4. Advances in MS instrumentation

Despite significant advances in the front-end fractionation and enrichment approaches, the overall sensitivity of current SRM assays is still not sufficient for reliable detection and quantification of proteins below the low ng/mL level in plasma or serum. Advances in MS instrumentation are essential for ultimately providing sufficient sensitivity and specificity for accurate protein quantification at extremely low levels. There are two key factors limiting peptide MS or MS/MS signal intensities measured by a MS detector: (1) ESI ionization efficiency, and (2) the significant ion loss (including that due to e.g., reduced detection duty cycle) during transmission from the ESI source to the MS detector. In conventional LC-MS with a flow rate ≥1 μL/min, a primary limitation is a highly inefficient ESI, along with the potential for significant bias and ion suppression effects in the analysis [125]. Recent advances in nanoESI have demonstrated substantial advantages for ESI-MS analyses at very low flow rates in terms of ionization efficiency [126, 127], thus leading to overall enhanced sensitivity (as well as some reduced concerns with bias and suppression effects). Besides ionization efficiency, ion loss in the ESI-MS interface is also a significant issue. In typical LC-ESI-MS interfaces, the MS inlet, where the heated capillary is followed by an aperture to separate the first and the second vacuum chambers, only provides a combined ion sampling and ion transmission efficiency on the order of ~1% of ions created by the electrospray [128] due to very limited ion sampling from the ESI source into the inlet and inefficient transmission of ions through the interface. Therefore, MS interface technologies play a key role in advancing overall LC-SRM sensitivity. In addition, improvements in MS resolving power should allow more specific monitoring of analyte ions with reduced chemical background noise, thus providing enhanced sensitivity. In this section we summarize recent advances in MS instrumentation that provide improved ion transmission and ionization efficiency and better MS resolving power.

4.1 Ion funnel technology

The electrodynamic ion funnel, which was originally developed and implemented at the Smith laboratory as a replacement for the ion-transmission-limiting skimmer, has proven to be a broadly applicable ion guide for ion capturing, focusing, and transmission at elevated pressures [129-131]. The original ion funnel interfaces, which operated at a maximum of ~5 Torr, were able to enhance signal intensity for a variety of MS analyzers [129, 132] by replacing the inefficient skimmer interface. While achieving near-lossless ion transmission under high vacuum, losses at the atmospheric pressure interface went unmitigated. With the introduction of a high-pressure ion funnel interface capable of operating at a maximum pressure of ~30 Torr, more efficient ion sampling at atmospheric pressure was achieved through the application of a multi-capillary inlet [133]. Since in many cases the SRM detection of low-abundance species is limited by signal intensity, increased signal intensity using ion funnels will further improve detection sensitivity and quantification accuracy.

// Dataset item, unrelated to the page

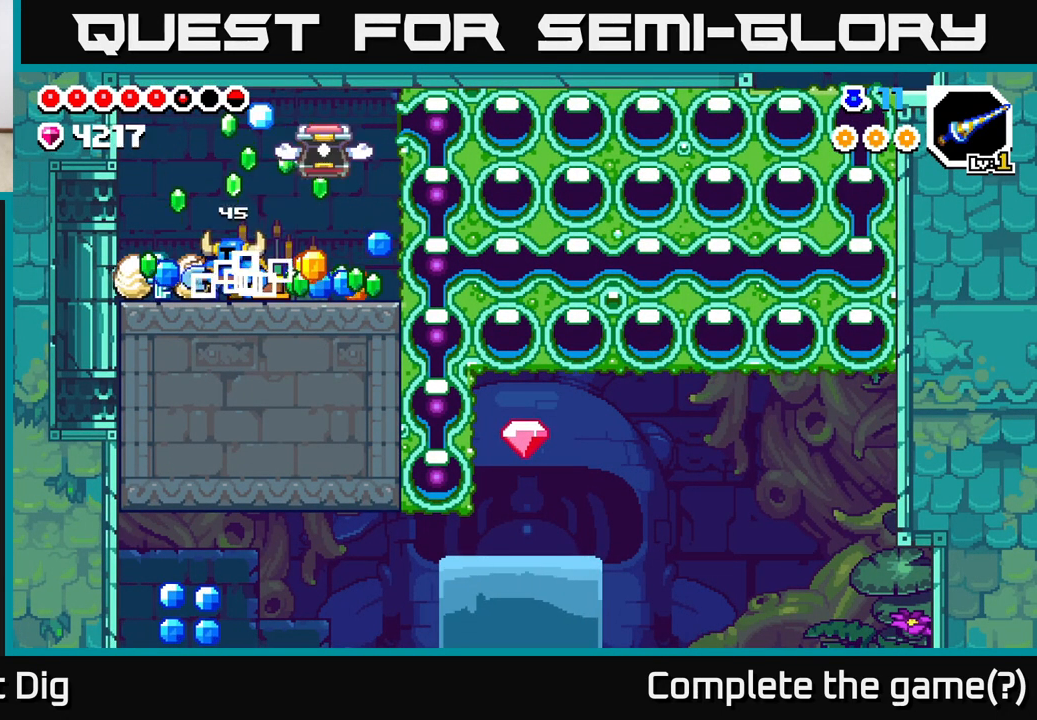
{"buttons": [], "left_stick": "center", "right_stick": "center", "events": [[467, "DPAD_LEFT", "up"]]}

4.1.1 Single-stage ion funnel interface

In an initial implementation of the ion funnel, >10-fold signal gains were observed when a standard low-pressure ion funnel interface was coupled to a triple quadrupole MS [132]. Enhanced SRM sensitivity by introduction of the ion funnel interface was also demonstrated by a direct comparison of the Thermo Scientific TSQ Quantum with the new TSQ Vantage, in which the ‘S-lens’, very similar in design to an ion funnel, is used to replace the tube lens and skimmer found in the TSQ Quantum. The implementation of the newly designed S-lens on the newer TSQ Vantage provided better reproducibility and precision for quantitative analysis compared to the TSQ Quantum due to improved ion transmission. To further increase SRM sensitivity, Belov et al. recently introduced an ion funnel trap prior to the quadrupoles by converting the conventional continuous stream of ions from the ion source into a pulsed ion beam [134]. In comparison with the conventional ion funnel approach, the pulsed SRM signals showed a 5-fold increase in signal intensities and a ~2-fold reduction in background noise.

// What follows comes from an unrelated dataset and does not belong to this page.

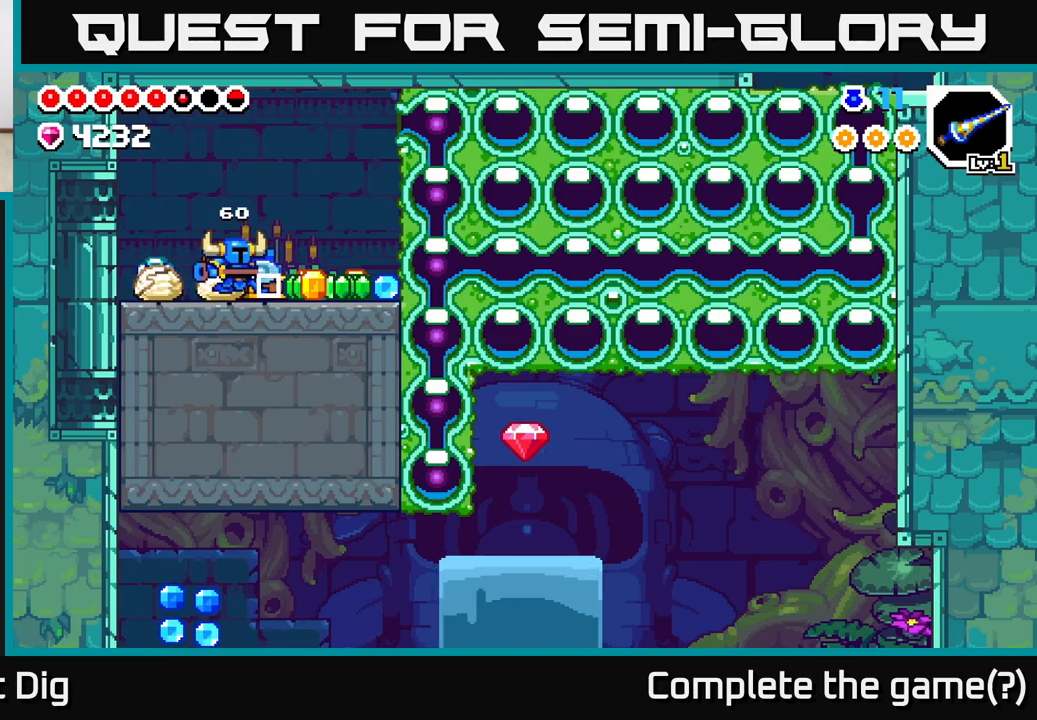
{"buttons": ["DPAD_RIGHT"], "left_stick": "center", "right_stick": "center", "events": []}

4.1.2 Dual-stage ion funnel interface

The ion transmission through the single ion-funnel interface is still limited by the inlet size, which is governed by the operating pressure for the ion funnel and practical pumping speeds. To further reduce ion losses in the inlet region of the interface, a dual stage ion funnel interface was initially introduced by our laboratory in 2006 [133] and later coupled to a TSQ for SRM applications [62]. In this design the first stage high-pressure ion-funnel is operated at ~30 Torr allowing the use of a multi-capillary inlet for higher efficiency. The second ion funnel immediately behind the higher pressure ion funnel, differentially pumped in a separate vacuum chamber, is implemented to maintain the low pressure in the downstream MS analyzer chamber while ensuring high ion transmission efficiency through the interface. An additional 5-fold sensitivity enhancement was observed for using an 18-port, heated, multi-capillary inlet compared to a single inlet [131]. The multi-capillary inlet/dual ion funnel interfaces also allowed using the electrospray emitter array as an ion source [135], which effectively reduced the flow rate through each emitter and further improved the overall ionization efficiency.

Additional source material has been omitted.